### Fragmento

En nuestro país nunca hemos podido hallar el equilibrio entre un Estado paternalista e irresponsable y otro exigente, colérico y desleal. Si en los 80 sufrimos las consecuencias de un proteccionismo que a fuerza de sustituir importaciones para “defendernos” del comercio exterior nos hizo incompetentes; y que a fuerza de inventar dinero donde no lo había se endeudó y creó inflación; durante los noventa, por el contrario, sufrimos de las liberalizaciones y de las privatizaciones de empresas corruptas que intentaron volvernos competitivos pero que al haberse realizado sin el cuidado necesario provocaron que unos cuantos se enriquecieran y que las cadenas productivas se quebraran. Hoy pagamos las consecuencias de ambos tipos de paternidad fallida: millones de mexicanos viven en la miseria y carecen de la educación y los recursos para salir adelante por sí mismos.
La pregunta que debe hacerse es ¿qué tipo de Estado necesita México para crecer? Y por supuesto, habría que descartar aquellos que en lo inmediato hemos sufrido. Desde mi punto de vista, necesitamos uno que sepa ver por todos los mexicanos y sobre todo por los más necesitados, pero que a la vez sea exigente y brinde los conocimientos y herramientas necesarias para que todo ciudadano pueda valerse por sí mismo.

### Material de consulta

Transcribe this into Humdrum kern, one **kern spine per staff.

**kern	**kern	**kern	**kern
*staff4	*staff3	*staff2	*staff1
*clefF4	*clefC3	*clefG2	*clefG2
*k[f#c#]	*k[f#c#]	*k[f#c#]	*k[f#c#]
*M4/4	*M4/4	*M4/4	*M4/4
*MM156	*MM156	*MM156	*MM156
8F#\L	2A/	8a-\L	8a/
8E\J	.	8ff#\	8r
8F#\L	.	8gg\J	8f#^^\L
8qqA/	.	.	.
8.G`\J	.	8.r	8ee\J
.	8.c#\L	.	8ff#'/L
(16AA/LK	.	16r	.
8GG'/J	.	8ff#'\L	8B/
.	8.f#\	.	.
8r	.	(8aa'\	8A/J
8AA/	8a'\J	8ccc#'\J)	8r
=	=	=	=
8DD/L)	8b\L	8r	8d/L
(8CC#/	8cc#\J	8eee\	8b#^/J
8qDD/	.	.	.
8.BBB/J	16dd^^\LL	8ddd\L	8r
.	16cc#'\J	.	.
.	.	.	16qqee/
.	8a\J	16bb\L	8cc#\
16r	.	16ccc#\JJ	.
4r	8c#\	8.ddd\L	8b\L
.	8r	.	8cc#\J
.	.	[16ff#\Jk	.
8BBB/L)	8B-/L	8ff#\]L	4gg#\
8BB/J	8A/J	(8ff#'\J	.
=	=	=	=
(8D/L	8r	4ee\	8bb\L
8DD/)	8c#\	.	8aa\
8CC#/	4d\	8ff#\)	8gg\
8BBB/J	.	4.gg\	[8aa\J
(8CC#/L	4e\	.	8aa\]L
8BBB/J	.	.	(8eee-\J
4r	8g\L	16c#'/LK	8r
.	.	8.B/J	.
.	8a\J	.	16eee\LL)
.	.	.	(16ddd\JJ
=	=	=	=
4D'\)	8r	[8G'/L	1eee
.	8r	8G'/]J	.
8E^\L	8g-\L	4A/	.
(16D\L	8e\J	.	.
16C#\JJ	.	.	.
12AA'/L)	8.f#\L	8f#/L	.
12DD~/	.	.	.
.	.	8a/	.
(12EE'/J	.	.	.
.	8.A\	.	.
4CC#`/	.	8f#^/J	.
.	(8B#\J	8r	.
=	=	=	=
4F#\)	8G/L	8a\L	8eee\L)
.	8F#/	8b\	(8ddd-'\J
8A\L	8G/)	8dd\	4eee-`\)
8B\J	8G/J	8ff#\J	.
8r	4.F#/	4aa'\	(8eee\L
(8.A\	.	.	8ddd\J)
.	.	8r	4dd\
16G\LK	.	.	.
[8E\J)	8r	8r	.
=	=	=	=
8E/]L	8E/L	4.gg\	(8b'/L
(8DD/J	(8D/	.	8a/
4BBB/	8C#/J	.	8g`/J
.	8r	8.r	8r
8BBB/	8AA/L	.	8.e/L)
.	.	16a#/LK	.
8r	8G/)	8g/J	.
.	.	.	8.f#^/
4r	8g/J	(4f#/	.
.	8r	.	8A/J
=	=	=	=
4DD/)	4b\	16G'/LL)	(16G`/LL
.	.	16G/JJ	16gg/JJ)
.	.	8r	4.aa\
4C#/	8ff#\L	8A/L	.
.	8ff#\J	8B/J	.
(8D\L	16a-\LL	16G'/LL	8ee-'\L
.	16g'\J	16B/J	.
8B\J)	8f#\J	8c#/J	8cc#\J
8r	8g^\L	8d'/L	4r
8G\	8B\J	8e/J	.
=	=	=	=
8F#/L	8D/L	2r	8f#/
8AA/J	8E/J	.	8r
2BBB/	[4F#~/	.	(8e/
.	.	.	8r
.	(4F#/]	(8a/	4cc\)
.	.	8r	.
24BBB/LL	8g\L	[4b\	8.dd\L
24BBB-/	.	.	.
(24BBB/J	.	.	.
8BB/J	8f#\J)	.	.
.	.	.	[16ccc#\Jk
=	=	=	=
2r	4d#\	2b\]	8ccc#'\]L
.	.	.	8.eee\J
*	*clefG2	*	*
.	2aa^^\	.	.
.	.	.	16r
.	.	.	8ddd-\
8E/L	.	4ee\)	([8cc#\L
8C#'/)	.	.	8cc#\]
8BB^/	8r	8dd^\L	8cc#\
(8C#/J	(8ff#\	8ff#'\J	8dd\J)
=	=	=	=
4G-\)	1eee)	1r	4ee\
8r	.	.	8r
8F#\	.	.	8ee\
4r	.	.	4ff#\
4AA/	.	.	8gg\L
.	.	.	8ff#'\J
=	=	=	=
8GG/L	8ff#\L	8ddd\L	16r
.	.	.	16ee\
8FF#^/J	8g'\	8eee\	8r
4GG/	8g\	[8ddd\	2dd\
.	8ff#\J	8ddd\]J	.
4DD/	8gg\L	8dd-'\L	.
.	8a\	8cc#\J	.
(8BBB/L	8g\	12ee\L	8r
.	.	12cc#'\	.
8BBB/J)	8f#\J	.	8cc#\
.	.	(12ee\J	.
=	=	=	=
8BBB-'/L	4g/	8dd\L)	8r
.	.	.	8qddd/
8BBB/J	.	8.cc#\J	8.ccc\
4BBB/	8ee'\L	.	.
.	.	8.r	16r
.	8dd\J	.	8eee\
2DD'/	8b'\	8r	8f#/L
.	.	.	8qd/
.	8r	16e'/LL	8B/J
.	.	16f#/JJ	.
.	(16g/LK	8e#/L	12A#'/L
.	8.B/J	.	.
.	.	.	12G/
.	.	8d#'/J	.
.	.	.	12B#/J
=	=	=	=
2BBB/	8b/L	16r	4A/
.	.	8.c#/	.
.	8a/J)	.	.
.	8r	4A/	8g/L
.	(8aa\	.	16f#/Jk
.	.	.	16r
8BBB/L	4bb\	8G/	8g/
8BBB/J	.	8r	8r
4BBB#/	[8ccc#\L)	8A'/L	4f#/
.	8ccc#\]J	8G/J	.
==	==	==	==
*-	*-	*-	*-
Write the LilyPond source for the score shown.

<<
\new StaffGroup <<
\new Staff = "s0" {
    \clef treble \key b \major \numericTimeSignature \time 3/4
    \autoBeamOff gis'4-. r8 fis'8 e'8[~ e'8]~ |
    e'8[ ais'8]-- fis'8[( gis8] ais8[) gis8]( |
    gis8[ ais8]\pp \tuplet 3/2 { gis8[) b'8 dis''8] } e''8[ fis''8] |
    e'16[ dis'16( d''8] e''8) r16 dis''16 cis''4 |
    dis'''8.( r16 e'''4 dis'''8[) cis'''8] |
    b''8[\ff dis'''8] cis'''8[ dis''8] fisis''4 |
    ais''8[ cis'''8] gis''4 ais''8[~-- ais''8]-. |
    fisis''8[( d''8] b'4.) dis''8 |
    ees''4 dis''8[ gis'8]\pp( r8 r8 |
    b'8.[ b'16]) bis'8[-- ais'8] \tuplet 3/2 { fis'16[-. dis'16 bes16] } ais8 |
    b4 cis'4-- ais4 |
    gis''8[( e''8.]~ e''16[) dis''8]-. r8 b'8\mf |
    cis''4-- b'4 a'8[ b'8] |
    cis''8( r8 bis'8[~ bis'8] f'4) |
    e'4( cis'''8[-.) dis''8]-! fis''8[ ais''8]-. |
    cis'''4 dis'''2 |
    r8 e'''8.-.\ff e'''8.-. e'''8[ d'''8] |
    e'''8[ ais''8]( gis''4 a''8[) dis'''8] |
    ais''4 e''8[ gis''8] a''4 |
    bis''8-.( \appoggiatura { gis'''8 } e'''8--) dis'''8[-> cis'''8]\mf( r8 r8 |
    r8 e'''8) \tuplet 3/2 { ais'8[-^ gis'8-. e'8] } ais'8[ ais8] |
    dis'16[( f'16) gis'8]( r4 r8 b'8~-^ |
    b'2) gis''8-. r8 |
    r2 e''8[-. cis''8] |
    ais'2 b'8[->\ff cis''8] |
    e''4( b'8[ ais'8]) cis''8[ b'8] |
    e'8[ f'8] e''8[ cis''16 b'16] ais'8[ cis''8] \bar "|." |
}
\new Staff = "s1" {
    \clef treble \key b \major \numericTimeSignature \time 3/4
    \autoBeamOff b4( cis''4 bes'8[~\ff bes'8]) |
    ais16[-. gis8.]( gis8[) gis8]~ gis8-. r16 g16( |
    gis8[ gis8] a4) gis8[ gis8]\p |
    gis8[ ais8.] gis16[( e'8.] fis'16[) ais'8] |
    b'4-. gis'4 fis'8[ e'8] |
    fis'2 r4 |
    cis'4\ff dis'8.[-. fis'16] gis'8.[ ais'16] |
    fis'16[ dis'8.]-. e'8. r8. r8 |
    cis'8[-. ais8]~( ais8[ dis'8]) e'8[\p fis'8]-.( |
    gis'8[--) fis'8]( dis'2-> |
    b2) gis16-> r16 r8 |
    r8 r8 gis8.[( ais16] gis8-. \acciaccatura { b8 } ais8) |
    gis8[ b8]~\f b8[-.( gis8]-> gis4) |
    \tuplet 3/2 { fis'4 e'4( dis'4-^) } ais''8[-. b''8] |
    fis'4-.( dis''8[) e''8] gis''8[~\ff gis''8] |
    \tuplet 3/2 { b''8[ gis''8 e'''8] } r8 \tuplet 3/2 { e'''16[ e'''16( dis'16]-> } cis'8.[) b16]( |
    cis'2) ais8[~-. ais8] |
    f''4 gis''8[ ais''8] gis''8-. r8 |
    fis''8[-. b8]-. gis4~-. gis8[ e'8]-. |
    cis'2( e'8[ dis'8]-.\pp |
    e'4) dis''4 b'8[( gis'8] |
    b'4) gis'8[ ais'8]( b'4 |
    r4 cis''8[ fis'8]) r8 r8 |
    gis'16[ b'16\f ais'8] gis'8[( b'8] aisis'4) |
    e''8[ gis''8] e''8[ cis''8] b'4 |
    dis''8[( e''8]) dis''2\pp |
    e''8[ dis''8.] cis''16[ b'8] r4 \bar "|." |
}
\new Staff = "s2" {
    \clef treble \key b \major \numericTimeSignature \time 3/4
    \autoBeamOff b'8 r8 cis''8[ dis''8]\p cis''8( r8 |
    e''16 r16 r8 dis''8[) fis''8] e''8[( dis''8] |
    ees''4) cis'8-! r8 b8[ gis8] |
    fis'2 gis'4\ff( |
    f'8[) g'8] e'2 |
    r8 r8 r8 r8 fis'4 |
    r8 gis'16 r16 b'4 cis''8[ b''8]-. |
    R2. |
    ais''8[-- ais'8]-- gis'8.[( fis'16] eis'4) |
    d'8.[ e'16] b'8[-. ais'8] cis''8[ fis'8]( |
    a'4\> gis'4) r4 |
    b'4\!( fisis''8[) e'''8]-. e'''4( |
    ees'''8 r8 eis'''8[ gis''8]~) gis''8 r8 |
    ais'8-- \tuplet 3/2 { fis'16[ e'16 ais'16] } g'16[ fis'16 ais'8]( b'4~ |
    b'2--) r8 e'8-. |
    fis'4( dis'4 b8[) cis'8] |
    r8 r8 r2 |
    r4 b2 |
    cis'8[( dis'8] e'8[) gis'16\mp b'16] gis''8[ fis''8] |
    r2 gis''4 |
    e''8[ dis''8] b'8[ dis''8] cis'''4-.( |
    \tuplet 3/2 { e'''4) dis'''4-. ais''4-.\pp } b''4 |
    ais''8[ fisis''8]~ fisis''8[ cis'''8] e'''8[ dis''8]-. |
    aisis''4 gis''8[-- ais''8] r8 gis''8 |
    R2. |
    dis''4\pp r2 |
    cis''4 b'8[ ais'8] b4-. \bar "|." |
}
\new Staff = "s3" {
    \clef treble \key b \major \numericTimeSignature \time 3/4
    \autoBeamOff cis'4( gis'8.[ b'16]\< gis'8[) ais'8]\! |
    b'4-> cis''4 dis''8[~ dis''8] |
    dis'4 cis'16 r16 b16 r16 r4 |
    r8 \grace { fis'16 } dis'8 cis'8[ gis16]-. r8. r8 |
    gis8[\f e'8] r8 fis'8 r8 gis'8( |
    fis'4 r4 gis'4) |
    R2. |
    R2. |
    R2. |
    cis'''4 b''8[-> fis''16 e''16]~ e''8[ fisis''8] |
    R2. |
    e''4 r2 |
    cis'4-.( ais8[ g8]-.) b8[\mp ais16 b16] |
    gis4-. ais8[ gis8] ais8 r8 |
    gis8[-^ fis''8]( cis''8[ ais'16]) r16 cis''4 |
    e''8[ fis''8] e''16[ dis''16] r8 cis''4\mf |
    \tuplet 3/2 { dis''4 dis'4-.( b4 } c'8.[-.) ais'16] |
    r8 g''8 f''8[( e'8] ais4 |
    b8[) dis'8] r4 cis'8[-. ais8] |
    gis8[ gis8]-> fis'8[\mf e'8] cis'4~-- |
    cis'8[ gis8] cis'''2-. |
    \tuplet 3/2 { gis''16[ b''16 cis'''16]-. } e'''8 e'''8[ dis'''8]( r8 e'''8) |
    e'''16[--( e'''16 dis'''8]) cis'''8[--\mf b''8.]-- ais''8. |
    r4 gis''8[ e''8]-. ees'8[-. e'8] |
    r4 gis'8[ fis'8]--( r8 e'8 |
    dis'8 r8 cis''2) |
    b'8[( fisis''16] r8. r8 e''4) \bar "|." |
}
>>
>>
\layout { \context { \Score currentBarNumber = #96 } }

### Orden de trabajo 1
Según el fragmento sobre el Estado mexicano, ¿qué provocaron en los noventa las liberalizaciones y privatizaciones realizadas sin el cuidado necesario?
### Orden de trabajo 2
Continúa el fragmento sobre el Estado mexicano a partir de su última oración.

### Respuesta a la tarea 1
Provocaron que unos cuantos se enriquecieran y que las cadenas productivas se quebraran.

### Respuesta a la tarea 2
Un modelo así, necesita dinero para actuar: mientras que los Estados de bienestar europeos alcanzan una recaudación de hasta 50% del PIB, a partir de la cual brindan los servicios que tanto envidiamos; nuestro país ronda apenas el 17%. ¿De dónde tomar entonces los recursos tan urgentes para sacar de la pobreza a millones de mexicanos?
Por supuesto que una de las alternativas es la de la reforma energética, pero nos encontramos enfrascados en las mismas luchas ideológicas de siempre, esgrimiendo verdades como si fueran absolutas, como si existiera un Dios y una respuesta única: o los mercados o una economía casera y planificada, autárquica y a la defensiva del exterior. Ambas respuestas nacen del miedo y por tanto, de la necesidad de simplificar el caos: o la mano invisible de los mercados o la mexicanidad heroica y cursi del nacionalismo trasnochado.
Claro que la desconfianza en los recursos extranjeros tiene que ver con la manera en que las reformas de primera generación se llevaron a cabo -y con la historia del país-, pero volver a los errores proteccionistas tampoco es la respuesta. El secuestro de rentas públicas es un problema que no tiene nacionalidad y lo necesario entonces es crear controles para que esto no suceda, pero no cerrarnos al mundo. Pemex necesita recursos para extraer gas y petróleo pero el gobierno también necesita de esos recursos (para escuelas y hospitales). ¿De dónde obtenerlos?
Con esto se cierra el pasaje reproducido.